Nous nous sommes reproduits de la même manière depuis le début : en ayant recours aux relations sexuelles. Parce que c’est ainsi que la nature fonctionne. Mais à mesure que le temps passe, la méthode pourrait évoluer, au point que nous n’aurions plus besoin de relations sexuelles pour concevoir des enfants.
C’est du moins ce que pense Joyce Harper, professeure britannique à l’University College of London. Près de 40 ans après la naissance du premier bébé éprouvette, et grâce aux progrès de la FIV actuellement en cours, cette méthode pourrait bientôt devenir le principal moyen d’avoir des enfants. La chercheuse prend ici en compte le fait que les problèmes d’infertilité – de plus en plus importants – ce cesseront d’augmenter. Elle rappelle également que les femmes, plus carriéristes, ont des enfants plus tard dans leur vie, ce qui altère la qualité des ovules. Elle soutient également l’idée qu’à l’avenir, tous les couples de même sexes pourront facilement avoir accès à une progéniture.
« Dans le futur les femmes ne portent même plus d’enfants »
« Il viendra un temps où la majorité des gens n’auront pas de relations sexuelles pour se reproduire », dit-elle, interrogée par Newsweek. « Il se peut que dans le futur, les femmes ne portent même plus d’enfants et que le sexe ne soit entrepris que pour s’amuser », poursuit-elle, notant qu’à la fin du siècle, plus de 150 millions de personnes devront leur vie à des techniques de procréation assistée telles que la FIV, les ovules et gamètes issus de dons et la maternité de substitution.
Limiter les risques de maladie
Joyce Harper va même plus loin, expliquant que non seulement la FIV (fécondation in vitro) pourrait être la norme d’ici quelques années, mais que nous serons également en mesure d’évaluer les embryons à risques grâce à la génétique.
« Il est maintenant possible de séquencer le génome de quelqu’un pour environ 1 000 dollars, et la technologie est en fait assez rapide, dit-elle. Cela peut être fait en environ 24 heures et je pense que cela deviendra encore moins cher dans un avenir proche. […] Nous pourrions vérifier [s’il y a] un cancer, une prédisposition aux maladies cardiaques, le diabète et même des allergies. Nous pourrions faire tous ces tests avant même de remettre l’embryon chez la femme.
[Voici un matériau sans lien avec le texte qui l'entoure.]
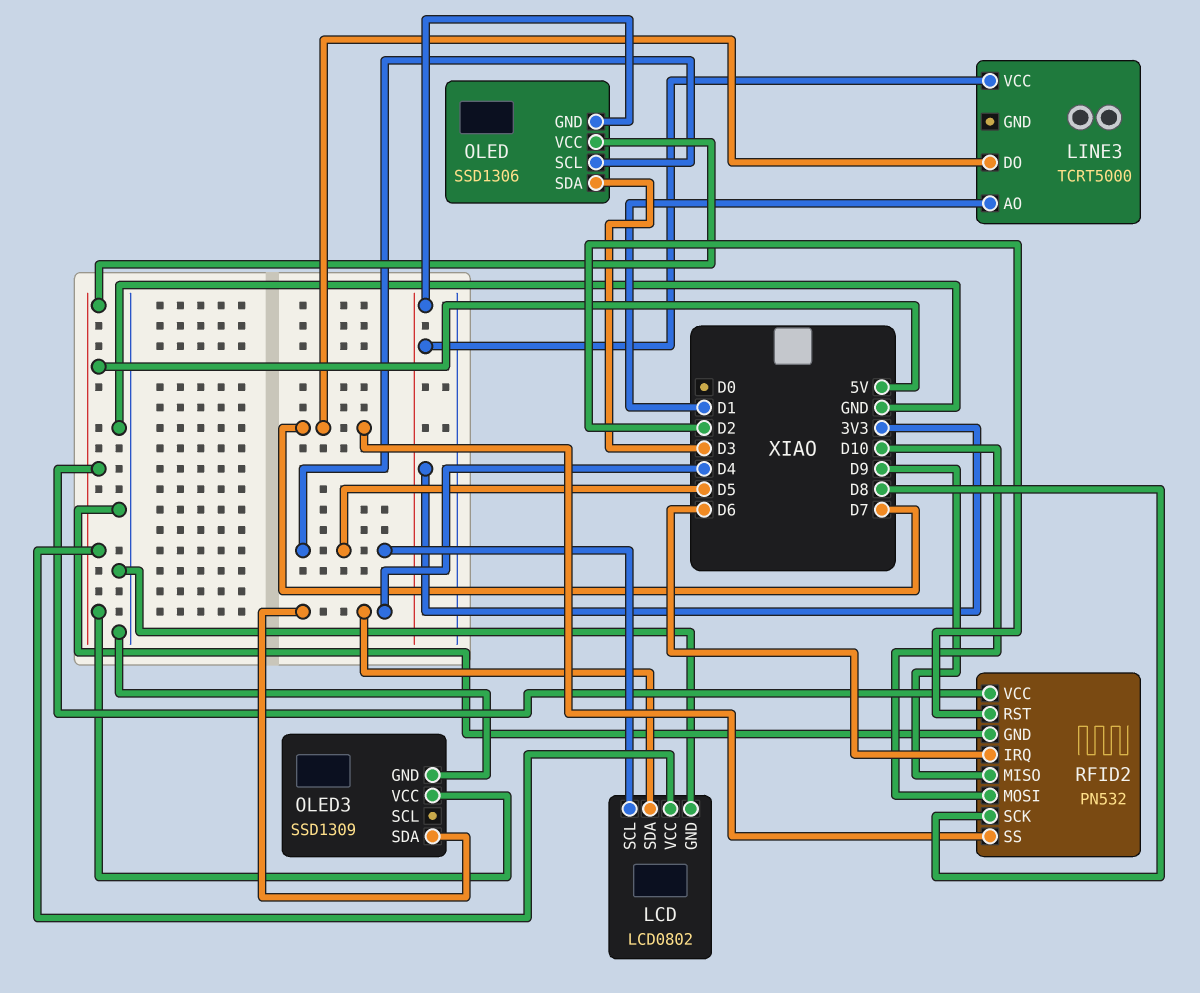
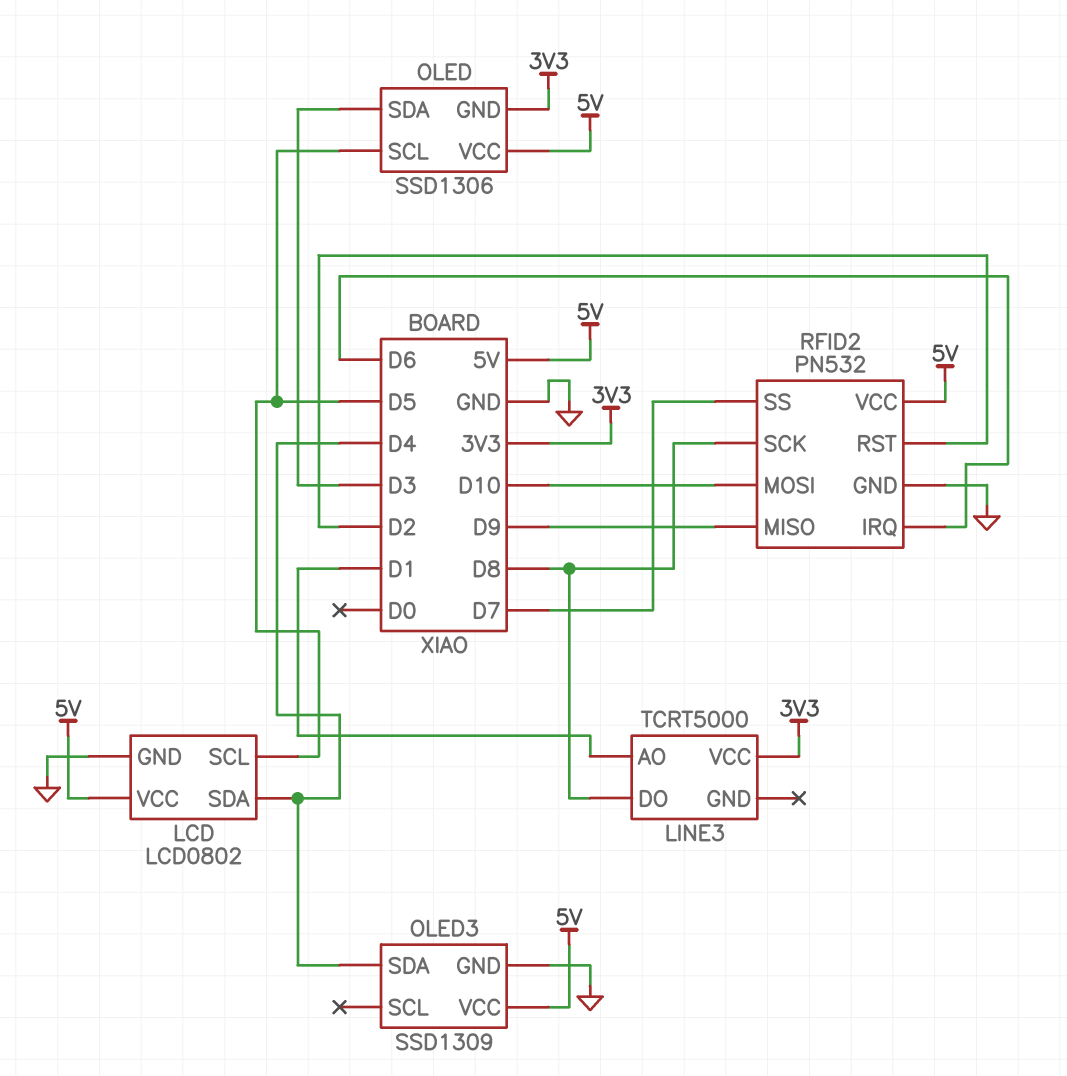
LINE3 pin DO: D7 -> D8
Pourquoi voudriez-vous transférer à une femme un embryon qui va avoir une maladie ? », questionne la chercheuse.
Une pente savonneuse
Des questions éthiques et sanitaires devront alors évidemment se poser. Rappelons qu’il y a quelques jours, une équipe de chercheurs chinois annonçait avoir modifié l’ADN de deux jumelles nouveau-nées pour les rendre résistantes au virus du SIDA. La communauté scientifique a répondu avec indignation et inquiétude. Car si l’on met de côté les préoccupations éthiques irrémédiablement posées lorsqu’il s’agit de manipuler « la vie », d’autres problèmes se posent.
Dans ce cas précis, il est vrai que la manipulation génétique permettra à ces jumelles d’éviter l’infection par le VIH. Le problème cependant, est que « le gène supprimé, appelé CCR5, a beaucoup plus de fonctions que simplement aider à limiter l’infection par le VIH », explique à Livescience Mazhar Adli, généticien à la faculté de médecine de l’Université de Virginie (États-Unis), notant leur impact sur le bon fonctionnement des globules blancs, par exemple.
Par ailleurs, les gènes interagissent constamment avec d’autres gènes. « La suppression d’un seul gène pourrait non seulement modifier le fonctionnement d’autres gènes, mais également le comportement général de la cellule et le phénotype de l’organisme », poursuit en effet le chercheur.
Il ne fait donc aucun doute que l’ensemble de ces nouvelles techniques devront à l’avenir être judicieusement encadrées sur le plan sanitaire et légal. Mais qu’il s’agisse de la FIV ou de l’édition de gènes, il apparaît néanmoins que ces méthodes artificielles seront de plus en plus utilisées pour avoir des enfants. Dans 30, 40 ou 50 ans, concevoir des enfants naturellement pourrait alors devenir une chose du passé.
Dans ce futur où la technologie pourrait prendre une place prépondérante dans la procréation, la définition même de la famille pourrait également être redéfinie. Les innovations en matière de reproduction assistée pourraient ouvrir la voie à des configurations familiales plus variées, où le modèle traditionnel pourrait coexister avec de nouvelles formes de parentalité. Cela soulève aussi des questions sur l’identité génétique et les liens biologiques, qui pourraient évoluer pour laisser place à une notion plus large et inclusive de la filiation. Ainsi, au-delà des avancées scientifiques, la société devra aussi adapter ses structures sociales et juridiques à ces nouvelles réalités.